Optical properties of high-pressure fluid hydrogen across molecular dissociation

• Published in: Proceedings of the National Academy of Sciences - PNAS Vol. 116; no. 20; pp. 9770 - 9774
• Main Authors: Rillo, Giovanni, Morales, Miguel A., Ceperley, David M., Pierleoni, Carlo
• Format: Journal Article
• Language: English
• Published: United States National Academy of Sciences 14.05.2019; National Academy of Sciences, Washington, DC (United States)

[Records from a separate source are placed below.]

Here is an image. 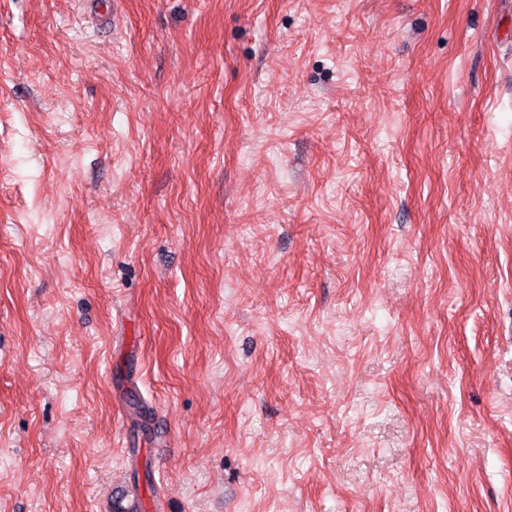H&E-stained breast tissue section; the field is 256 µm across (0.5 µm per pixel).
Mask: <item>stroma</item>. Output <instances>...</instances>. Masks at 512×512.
Instances as JSON below:
<instances>
[{
	"label": "stroma",
	"mask_w": 512,
	"mask_h": 512,
	"mask_svg": "<svg viewBox=\"0 0 512 512\" xmlns=\"http://www.w3.org/2000/svg\"><path fill=\"white\" fill-rule=\"evenodd\" d=\"M118 497L512 512V0H0V512Z\"/></svg>",
	"instance_id": "35a3bbf8"
}]
</instances>
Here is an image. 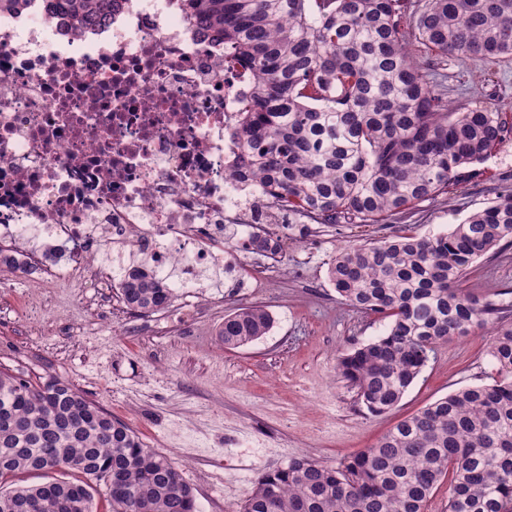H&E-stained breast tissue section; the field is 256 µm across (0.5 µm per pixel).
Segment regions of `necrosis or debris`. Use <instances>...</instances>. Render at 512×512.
Here are the masks:
<instances>
[{
	"label": "necrosis or debris",
	"instance_id": "4bbe7bcc",
	"mask_svg": "<svg viewBox=\"0 0 512 512\" xmlns=\"http://www.w3.org/2000/svg\"><path fill=\"white\" fill-rule=\"evenodd\" d=\"M250 84L174 0H119L85 32L0 13V246L54 241L64 257L30 266L71 288L118 282L132 257L184 285L227 267L209 247L225 225L278 229L262 186L229 175ZM107 246L112 268L90 265Z\"/></svg>",
	"mask_w": 512,
	"mask_h": 512
}]
</instances>
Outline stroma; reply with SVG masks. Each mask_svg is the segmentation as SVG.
I'll return each instance as SVG.
<instances>
[{
	"mask_svg": "<svg viewBox=\"0 0 512 512\" xmlns=\"http://www.w3.org/2000/svg\"><path fill=\"white\" fill-rule=\"evenodd\" d=\"M442 68L450 105L512 107V61L452 57ZM479 170L403 224L280 229L277 258L241 253L233 273L205 275L201 287L178 289L168 309L149 316L128 313L110 288L31 283L0 269V367L70 381L174 462L199 512H238L263 474L293 458L340 466L405 416L495 379L491 332L478 329L441 346L399 407L368 413L336 357L382 335L388 322L341 304L327 277L342 247L398 232L443 233L512 195V137ZM464 286L500 300L512 290V246L478 261ZM251 305L272 314L271 331L224 348L225 315Z\"/></svg>",
	"mask_w": 512,
	"mask_h": 512,
	"instance_id": "35a3bbf8",
	"label": "stroma"
}]
</instances>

• Subjects: Absorption; Absorptivity; ATOMIC AND MOLECULAR PHYSICS; Diamonds; high pressure; hydrogen; Laser beam heating; metal insulator; Metallizing; Optical properties; Phase transitions; Physical Sciences; quantum Monte Carlo; Reflectance; Thermal conductivity; metal insulator; optical properties; hydrogen; quantum Monte Carlo; high pressure
• ISSN: 0027-8424; 1091-6490
• DOI: 10.1073/pnas.1818897116

Optical properties of compressed fluid hydrogen in the region where dissociation and metallization is observed are computed by ab initio methods and compared with recent experimental results. We confirm that at T > 3,000 K, both processes are continuous, while at T < 1,500 K, the first-order phase transition is accompanied by a discontinuity of the dc conductivity and the thermal conductivity, while both the reflectivity and absorption coefficient vary rapidly but continuously. Our results support the recent analysis of National Ignition Facility (NIF) experiments [Celliers PM, et al. (2018) Science 361:677–682], which assigned the inception of metallization to pressures where the reflectivity is ∼0.3. Our results also support the conclusion that the temperature plateau seen in laser-heated diamond-anvil cell (DAC) experiments at temperatures higher than 1,500 K corresponds to the onset of optical absorption, not to the phase transition.